Micro-algues, champignons, éponges ou mollusques… des chercheurs montrent que les caniveaux parisiens abritent une grande diversité de micro-organismes.
Organisés en communautés, ces micro-organismes sont susceptibles d’être des acteurs importants du traitement des eaux de pluie et des détritus urbains en contribuant à la décomposition des déchets solides et d’autres types de polluants (gaz d’échappement, huile moteur, etc.). Des connaissances approfondies sur la composition et le rôle de ces communautés biologiques pourraient amener à identifier les éventuels services fournis par ces écosystèmes. Ces résultats, qui montrent pour la première fois la richesse insoupçonnée de la vie microbienne dans nos rues, sont publiés dans the ISME journal.

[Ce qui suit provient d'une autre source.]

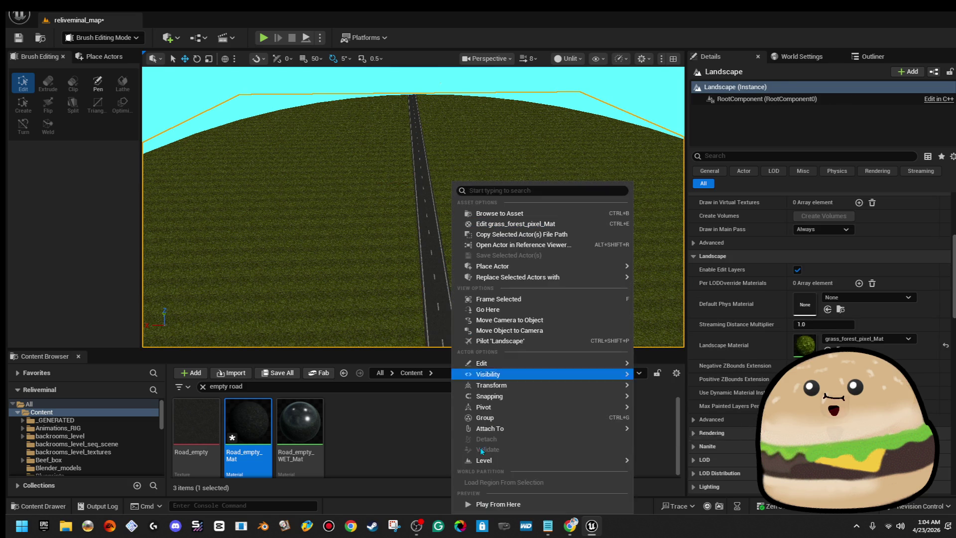
pyautogui.click(494, 509)
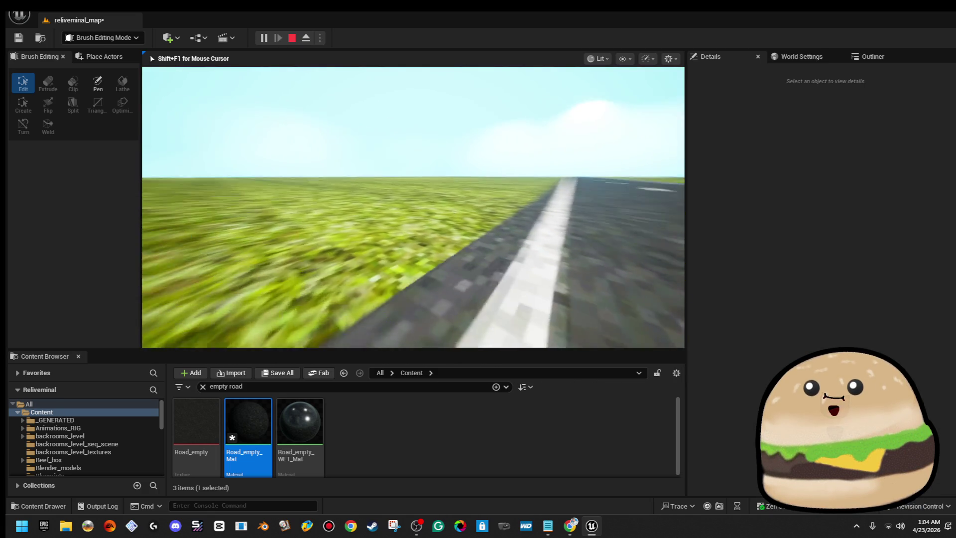
pyautogui.press('Escape')
pyautogui.rightClick(401, 133)
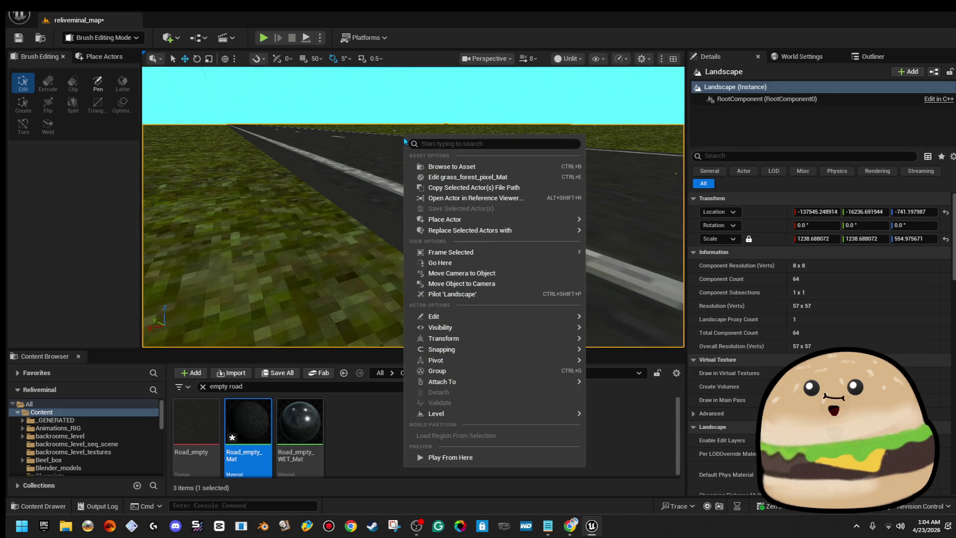
pyautogui.click(469, 183)
pyautogui.rightClick(468, 179)
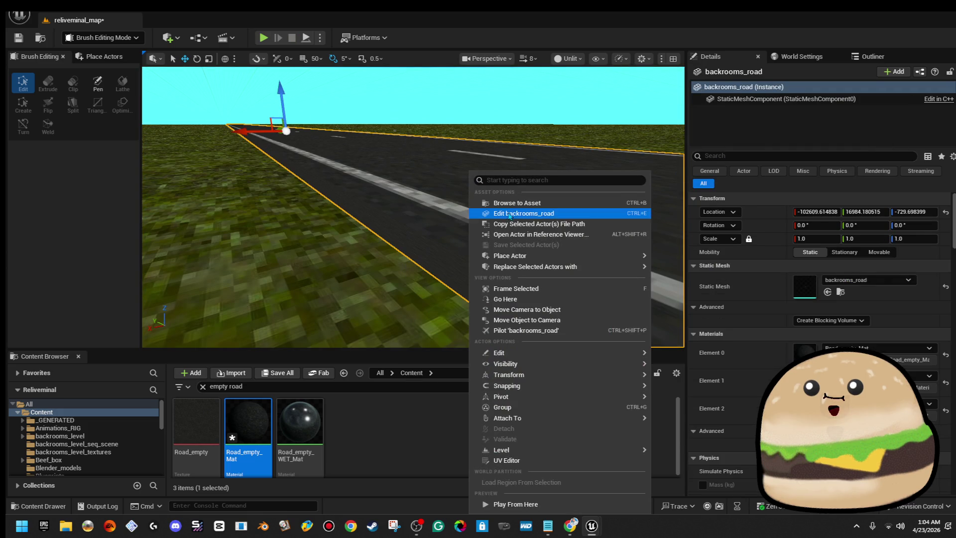
pyautogui.click(557, 223)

C’est en constatant une couleur caractéristique de l’eau des caniveaux (marron ou verte) et l’apparition de bulles, témoin d’une activité photosynthétique, que des chercheurs du laboratoire Biologie des organismes et des écosystèmes aquatiques (CNRS) ont soupçonné la présence de micro-algues dans les rues parisiennes. Ils ont analysé divers échantillons d’eau non potable (provenant de la Seine, du canal de l’Ourcq, des bouches de lavage et des caniveaux) afin de déterminer quelles espèces de micro-organismes y étaient présentes.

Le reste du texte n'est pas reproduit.